The practice had defenders.7 It also had detractors.8 In fact the vitriol and passion among the book collection community is quite dramatic as summarized by Robert Shaddy.9
A few quotes give an idea of this:
Pro: It “was a refined pursuit that enlarged and expanded the mind;” It “was a refined pursuit and a signifier of high culture;” “the extra-illustrator was a creator as well as a preserver.”
Con: “The extra-illustrator is a merciless and wanton killer who perpetrated the mutilation of countless books to create an illustrated set;” “the Grangerite who has slaughtered books for a few pictures is pitiless —just as an epicure has had a sheep killed for the sweetbread;” “as the aigrette of my lady’s hat cost the life of a heron, so the deed of the Grangerite destroys the life of the book;” it is "a contagious and delirious mania."
Those against extra-illustration seem to have prevailed as the practice had died out by about 1930.
Below is an excerpt from a video loop that ran in the gallery of "Illuminated Palaces: Extra-Illustrated Books from the Huntington Library."
Shaddy, Robert A. (2000). "Grangerizing," The Book Collector 49 no.4 (winter): 535-546.
Wark, Robert R. "The Gentle Pastime of Extra-Illustrating Books." Huntington Library Quarterly 56, no. 2 (1993): 151-65.
Peltz, Lucy (2004). "Engraved Portrait Heads and the Rise of Extra-Illustration: The Eton Correspondence of the Revd James Granger and Richard Bull, 1769–1774," Walpole Society, 66 (2004), pp. 1–161.
Peltz, Lucy (2017). Facing the Text: Extra-Illustration, Print Culture, and Society in Britain, 1769-1840 (San Marino, California: Huntington Library, Art Collections, and Botanical Gardens).

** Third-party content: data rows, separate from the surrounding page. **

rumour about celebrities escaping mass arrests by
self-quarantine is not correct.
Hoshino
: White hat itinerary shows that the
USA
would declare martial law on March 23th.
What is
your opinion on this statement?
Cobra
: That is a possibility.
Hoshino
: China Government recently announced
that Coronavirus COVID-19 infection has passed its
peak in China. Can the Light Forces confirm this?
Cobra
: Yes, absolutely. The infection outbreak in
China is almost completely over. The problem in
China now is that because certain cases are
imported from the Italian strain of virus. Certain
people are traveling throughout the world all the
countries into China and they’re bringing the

Stephen Tabor (2013), curator of early printed books at The Huntington and co-curator of the exhibition, Illuminated Palaces: Extra-Illustrated Books from the Huntington Library with Lori Anne Ferrell, professor of English and history at Claremont Graduate University.

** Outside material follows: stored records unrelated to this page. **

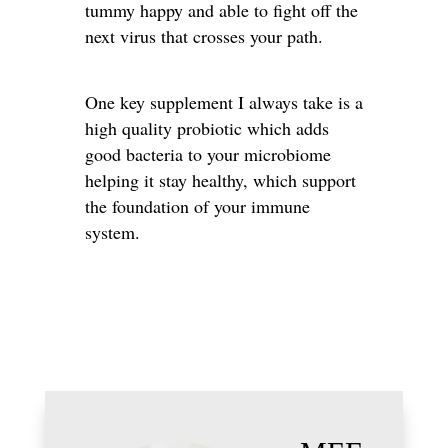
tummy happy and able to fight off the
next virus that crosses your path.
One key supplement I always take is a
high quality probiotic which adds
good bacteria to your microbiome
helping it stay healthy, which support
the foundation of your immune
system.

Ibid. An exhibit of these books was reviewed in 2013: Illuminated Palaces exhibit at The Huntington.
Tredwell, Daniel M. 1892. A monograph on privately illustrated books: a plea for bibliomania. New York:De Vinne Press.
Jackson, Holbrook. 1932. The anatomy of bibliomania. New York: Charles Scribner's Sons. Part XXVIII. Of grangeritis
Ibid. Shaddy.
I never realized before that this practice was so widespread. I can understand the impulse to provide additional illustrations for books and it certainly doesn't seem any worse that writing comments into books, which many collectors defend. Perhaps making a book into a more interactive object is adding value to it.
"Con: “The extra-illustrator is a merciless and wanton killer who perpetrated the mutilation of countless books to create an illustrated set;” “the Grangerite who has slaughtered books for a few pictures is pitiless —just as an epicure has had a sheep killed for the sweetbread;” “as the aigrette of my lady’s hat cost the life of a heron, so the deed of the Grangerite destroys the life of the book;” it is "a contagious and delirious mania.""
Summary: very silly. I can totally see how doing it might derange a given book pretty badly but then we're talking about whether or the process is done badly. Everyone has always done this and much worse (repurposing scrolls of greek classics as prayer books and the like). You could only justify all that if you were talking about extremely rare books.